Litigation Release No. 22349 / April 30, 2012

Securities and Exchange Commission v. Locke Capital Management, Inc. and Leila C. Jenkins, Civil Action No. 09-CV-100-WES (D.R.I.)


The Securities and Exchange Commission announced today that on April 24, 2012, the U.S. Court of Appeals for the First Circuit entered an order dismissing the appeal of Leila C. Jenkins, the principal of Rhode Island-based investment adviser Locke Capital Management. Jenkins had appealed a June 30, 2011 decision by a federal judge in the U.S. District Court for the District of Rhode Island. That decision granted the Commission’s motion for summary judgment and entered final judgments against both Locke and Jenkins. The Court of Appeals dismissed Jenkins’ appeal after she filed a motion to withdraw it.

The Commission’s Complaint against Locke and Jenkins, filed in March 2009, alleged that they invented a billion-dollar client in order to gain credibility and attract legitimate investors. The Complaint further alleged that Jenkins tried to perpetuate her scheme by lying to the Commission staff about the existence of the invented client and furnishing the Commission’s staff with bogus documents in 2008, including fake custodial statements that she created on her laptop. The U.S. District Court ordered that Locke and Jenkins were jointly and severally liable for disgorgement of $1,781,520, representing advisory fees paid to them from 2007-2009, plus prejudgment interest of $110,956. In addition, each defendant was ordered to pay a penalty of $1,781,520. The final judgments permanently enjoined Jenkins and Locke from violating Section 17(a) of the Securities Act of 1933, Section 10(b) of the Securities Exchange Act of 1934 and Rule 10b-5 thereunder, and Sections 206(1), 206(2), and 207 of the Investment Advisers Act of 1940 (Advisers Act”). The final judgment as to Locke also permanently enjoined it from violating Sections 204 and 206(4) of the Advisers Act and Rules 204-2(a)(6), (8), (10), (15), and (16), as wells as 206(4)-1(a)(5) thereunder, and the final judgment as to Jenkins further permanently enjoined her from aiding and abetting violations of the same law sections. The final judgment as to Locke further permanently enjoined it from violating Section 204A of the Advisers Act and Rule 204A-1 thereunder.
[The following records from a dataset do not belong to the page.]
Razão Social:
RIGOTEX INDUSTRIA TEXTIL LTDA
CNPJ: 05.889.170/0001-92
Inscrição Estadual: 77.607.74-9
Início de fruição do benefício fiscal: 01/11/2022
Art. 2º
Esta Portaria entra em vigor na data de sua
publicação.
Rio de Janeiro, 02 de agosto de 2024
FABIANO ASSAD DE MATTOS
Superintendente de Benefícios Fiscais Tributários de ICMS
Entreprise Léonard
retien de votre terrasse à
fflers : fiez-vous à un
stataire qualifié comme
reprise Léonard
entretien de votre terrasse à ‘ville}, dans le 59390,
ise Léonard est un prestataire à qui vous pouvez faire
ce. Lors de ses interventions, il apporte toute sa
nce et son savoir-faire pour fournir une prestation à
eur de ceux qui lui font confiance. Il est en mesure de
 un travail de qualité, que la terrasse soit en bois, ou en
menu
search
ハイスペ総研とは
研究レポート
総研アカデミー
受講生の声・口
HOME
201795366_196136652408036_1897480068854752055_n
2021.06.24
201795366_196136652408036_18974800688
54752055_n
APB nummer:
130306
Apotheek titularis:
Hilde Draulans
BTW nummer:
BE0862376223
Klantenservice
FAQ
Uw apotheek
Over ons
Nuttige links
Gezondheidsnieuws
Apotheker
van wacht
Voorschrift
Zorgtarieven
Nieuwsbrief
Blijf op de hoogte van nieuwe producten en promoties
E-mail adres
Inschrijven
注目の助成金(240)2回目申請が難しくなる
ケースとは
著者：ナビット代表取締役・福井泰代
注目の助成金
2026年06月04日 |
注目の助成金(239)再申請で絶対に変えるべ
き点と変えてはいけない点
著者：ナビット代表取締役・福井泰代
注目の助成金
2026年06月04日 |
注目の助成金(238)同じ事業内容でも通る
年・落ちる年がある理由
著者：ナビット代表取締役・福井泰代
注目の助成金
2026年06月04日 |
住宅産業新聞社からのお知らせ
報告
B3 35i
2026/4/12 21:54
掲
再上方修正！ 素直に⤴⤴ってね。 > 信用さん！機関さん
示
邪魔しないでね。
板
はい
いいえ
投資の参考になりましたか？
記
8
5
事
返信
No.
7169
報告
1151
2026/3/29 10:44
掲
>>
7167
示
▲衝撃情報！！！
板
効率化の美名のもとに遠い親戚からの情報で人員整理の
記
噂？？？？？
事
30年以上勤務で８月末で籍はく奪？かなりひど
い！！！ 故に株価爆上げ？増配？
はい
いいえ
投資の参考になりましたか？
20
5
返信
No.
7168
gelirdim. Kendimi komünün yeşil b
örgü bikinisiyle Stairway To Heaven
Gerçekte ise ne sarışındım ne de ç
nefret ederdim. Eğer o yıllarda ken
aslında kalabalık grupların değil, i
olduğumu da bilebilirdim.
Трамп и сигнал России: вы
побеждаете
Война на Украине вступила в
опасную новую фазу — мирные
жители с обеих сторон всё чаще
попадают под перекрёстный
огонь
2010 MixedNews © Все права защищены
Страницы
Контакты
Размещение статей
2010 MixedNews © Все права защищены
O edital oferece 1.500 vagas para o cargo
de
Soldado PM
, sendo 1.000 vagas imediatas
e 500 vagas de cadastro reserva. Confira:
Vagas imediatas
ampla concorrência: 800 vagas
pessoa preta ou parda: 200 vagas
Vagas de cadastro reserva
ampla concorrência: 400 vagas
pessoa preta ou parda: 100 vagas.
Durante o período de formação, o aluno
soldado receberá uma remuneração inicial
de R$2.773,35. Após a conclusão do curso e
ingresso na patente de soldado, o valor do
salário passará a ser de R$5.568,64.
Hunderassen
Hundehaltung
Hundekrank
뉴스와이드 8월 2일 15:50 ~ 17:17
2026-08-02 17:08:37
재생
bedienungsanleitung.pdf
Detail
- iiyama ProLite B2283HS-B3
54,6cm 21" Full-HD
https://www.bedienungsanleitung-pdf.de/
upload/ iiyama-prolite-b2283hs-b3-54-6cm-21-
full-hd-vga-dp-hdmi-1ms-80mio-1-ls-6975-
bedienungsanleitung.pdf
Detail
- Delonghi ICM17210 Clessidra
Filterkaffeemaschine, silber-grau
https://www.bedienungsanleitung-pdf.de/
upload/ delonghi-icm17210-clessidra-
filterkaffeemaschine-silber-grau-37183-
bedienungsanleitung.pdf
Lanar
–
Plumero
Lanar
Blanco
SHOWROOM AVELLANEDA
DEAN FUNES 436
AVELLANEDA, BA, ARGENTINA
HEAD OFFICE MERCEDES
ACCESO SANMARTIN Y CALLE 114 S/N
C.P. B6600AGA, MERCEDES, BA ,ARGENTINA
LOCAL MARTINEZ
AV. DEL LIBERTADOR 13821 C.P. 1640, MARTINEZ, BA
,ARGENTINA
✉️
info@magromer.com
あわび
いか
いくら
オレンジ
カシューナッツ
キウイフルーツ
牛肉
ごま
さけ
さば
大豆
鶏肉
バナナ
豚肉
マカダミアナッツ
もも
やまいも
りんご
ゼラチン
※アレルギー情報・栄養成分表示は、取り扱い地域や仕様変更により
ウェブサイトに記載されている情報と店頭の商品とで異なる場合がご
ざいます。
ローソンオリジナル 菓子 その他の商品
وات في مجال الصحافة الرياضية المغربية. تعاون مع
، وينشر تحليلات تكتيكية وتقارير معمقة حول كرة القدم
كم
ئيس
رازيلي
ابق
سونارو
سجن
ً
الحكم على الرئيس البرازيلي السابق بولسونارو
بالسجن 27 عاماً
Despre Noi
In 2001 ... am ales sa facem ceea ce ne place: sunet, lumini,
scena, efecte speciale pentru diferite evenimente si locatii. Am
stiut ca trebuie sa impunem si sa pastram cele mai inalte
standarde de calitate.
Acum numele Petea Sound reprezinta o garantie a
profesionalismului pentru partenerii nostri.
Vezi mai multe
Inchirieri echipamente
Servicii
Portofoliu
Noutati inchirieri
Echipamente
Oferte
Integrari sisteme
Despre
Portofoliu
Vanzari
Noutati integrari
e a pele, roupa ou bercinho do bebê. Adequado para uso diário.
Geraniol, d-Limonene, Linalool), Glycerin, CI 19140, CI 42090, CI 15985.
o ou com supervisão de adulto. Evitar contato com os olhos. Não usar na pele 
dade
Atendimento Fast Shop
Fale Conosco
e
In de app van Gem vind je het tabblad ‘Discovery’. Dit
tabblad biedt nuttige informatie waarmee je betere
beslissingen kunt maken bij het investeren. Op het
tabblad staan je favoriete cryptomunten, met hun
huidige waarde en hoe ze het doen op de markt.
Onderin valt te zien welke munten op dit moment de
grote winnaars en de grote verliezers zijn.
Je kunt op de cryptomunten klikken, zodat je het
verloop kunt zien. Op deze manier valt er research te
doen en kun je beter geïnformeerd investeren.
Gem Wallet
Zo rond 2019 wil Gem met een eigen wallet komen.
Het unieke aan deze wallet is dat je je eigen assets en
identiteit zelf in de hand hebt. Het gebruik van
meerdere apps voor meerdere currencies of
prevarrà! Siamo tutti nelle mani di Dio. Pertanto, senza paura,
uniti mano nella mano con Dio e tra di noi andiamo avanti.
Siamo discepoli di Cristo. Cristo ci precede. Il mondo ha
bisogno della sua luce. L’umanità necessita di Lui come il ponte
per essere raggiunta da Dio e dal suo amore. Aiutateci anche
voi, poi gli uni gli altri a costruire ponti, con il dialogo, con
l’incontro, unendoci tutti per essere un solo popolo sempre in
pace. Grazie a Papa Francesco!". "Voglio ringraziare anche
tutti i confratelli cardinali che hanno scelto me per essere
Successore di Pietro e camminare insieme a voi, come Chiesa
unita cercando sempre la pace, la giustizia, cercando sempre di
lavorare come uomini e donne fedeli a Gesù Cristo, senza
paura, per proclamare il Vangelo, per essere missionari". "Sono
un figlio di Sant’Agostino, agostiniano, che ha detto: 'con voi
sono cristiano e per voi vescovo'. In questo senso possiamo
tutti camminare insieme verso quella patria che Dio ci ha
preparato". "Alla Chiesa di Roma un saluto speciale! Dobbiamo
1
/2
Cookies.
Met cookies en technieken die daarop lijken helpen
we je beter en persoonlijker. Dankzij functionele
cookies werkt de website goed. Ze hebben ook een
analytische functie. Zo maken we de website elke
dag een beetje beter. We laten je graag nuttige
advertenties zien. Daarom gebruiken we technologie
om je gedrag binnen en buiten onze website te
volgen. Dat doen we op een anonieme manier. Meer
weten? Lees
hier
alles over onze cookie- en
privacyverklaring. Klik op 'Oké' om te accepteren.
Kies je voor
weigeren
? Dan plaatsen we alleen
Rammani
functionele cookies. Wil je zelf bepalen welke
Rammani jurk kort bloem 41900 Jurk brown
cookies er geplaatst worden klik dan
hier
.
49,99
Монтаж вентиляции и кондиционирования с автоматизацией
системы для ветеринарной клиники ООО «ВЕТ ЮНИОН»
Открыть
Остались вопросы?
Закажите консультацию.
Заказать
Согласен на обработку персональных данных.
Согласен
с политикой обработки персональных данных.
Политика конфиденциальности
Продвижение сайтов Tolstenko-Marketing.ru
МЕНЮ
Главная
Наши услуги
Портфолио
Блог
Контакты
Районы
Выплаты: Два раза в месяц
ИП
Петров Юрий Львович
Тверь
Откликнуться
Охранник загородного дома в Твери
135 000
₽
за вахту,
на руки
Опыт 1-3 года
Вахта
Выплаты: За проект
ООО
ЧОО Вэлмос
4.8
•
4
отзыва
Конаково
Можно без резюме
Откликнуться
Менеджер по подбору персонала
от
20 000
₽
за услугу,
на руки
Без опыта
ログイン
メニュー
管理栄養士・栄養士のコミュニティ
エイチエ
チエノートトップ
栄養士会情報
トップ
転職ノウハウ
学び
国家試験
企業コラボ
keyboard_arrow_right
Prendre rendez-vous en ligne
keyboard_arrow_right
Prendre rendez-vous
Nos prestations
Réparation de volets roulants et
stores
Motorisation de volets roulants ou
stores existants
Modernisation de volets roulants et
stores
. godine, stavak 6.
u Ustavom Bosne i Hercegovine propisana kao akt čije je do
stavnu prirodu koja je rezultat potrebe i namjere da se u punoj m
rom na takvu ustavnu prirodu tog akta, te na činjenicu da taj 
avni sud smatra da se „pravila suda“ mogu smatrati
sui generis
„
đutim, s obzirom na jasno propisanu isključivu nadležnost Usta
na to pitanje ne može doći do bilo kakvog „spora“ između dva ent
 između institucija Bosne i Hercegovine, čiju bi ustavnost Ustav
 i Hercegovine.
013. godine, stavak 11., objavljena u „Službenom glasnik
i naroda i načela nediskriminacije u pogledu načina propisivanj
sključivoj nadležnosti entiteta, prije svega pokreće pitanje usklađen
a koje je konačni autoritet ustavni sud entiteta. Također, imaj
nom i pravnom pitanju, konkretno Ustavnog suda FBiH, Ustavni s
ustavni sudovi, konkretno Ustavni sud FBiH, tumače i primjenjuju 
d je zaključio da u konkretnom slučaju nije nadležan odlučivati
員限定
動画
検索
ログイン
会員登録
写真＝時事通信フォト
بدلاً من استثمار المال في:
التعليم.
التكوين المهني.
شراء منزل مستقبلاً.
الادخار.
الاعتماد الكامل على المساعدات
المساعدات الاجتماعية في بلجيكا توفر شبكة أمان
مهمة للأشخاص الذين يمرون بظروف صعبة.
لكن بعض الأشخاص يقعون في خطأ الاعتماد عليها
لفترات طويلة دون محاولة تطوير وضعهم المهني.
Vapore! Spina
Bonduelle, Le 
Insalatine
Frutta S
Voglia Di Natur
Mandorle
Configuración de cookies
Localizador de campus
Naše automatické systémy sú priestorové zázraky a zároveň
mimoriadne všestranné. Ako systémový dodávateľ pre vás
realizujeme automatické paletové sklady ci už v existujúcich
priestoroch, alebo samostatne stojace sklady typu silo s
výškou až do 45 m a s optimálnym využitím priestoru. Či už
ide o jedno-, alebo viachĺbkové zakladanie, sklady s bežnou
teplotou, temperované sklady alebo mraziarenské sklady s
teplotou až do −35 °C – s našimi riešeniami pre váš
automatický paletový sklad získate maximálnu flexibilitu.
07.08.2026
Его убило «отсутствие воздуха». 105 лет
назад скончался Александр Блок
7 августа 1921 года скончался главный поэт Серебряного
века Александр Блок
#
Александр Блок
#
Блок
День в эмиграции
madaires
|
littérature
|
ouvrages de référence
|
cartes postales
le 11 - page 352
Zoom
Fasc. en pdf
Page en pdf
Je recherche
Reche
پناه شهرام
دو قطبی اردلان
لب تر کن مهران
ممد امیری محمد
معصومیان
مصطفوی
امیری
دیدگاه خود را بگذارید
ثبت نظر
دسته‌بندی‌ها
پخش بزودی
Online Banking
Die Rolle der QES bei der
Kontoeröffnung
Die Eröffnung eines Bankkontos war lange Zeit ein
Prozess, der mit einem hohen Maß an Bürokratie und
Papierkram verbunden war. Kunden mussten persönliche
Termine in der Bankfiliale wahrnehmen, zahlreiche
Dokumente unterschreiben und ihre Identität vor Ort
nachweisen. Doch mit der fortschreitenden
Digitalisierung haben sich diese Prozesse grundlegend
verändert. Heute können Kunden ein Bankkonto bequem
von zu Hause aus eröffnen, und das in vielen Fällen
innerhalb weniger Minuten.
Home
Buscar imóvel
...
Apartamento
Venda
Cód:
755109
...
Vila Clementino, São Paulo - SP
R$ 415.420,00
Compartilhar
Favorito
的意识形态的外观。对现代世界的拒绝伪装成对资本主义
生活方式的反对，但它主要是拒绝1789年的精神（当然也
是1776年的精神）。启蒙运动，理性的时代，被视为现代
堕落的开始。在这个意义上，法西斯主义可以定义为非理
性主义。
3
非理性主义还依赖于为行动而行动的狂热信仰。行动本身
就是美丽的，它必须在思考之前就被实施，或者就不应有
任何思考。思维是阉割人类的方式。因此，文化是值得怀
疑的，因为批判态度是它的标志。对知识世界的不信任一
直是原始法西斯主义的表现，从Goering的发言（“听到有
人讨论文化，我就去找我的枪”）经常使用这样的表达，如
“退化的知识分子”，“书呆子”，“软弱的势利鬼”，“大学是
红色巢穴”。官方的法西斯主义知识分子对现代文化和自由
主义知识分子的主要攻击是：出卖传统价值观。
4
In February 2012, in separate administrative proceedings filed by the Commission against Jenkins and Locke, an administrative law judge issued Initial Decisions barring Jenkins from associating with any broker, dealer or investment adviser and barring Locke from acting as an investment adviser. Those Initial Decisions became final in March 2012.

For further information, see Litigation Release No. 22025 (July 1, 2011), No. 20936 (March 9, 2009).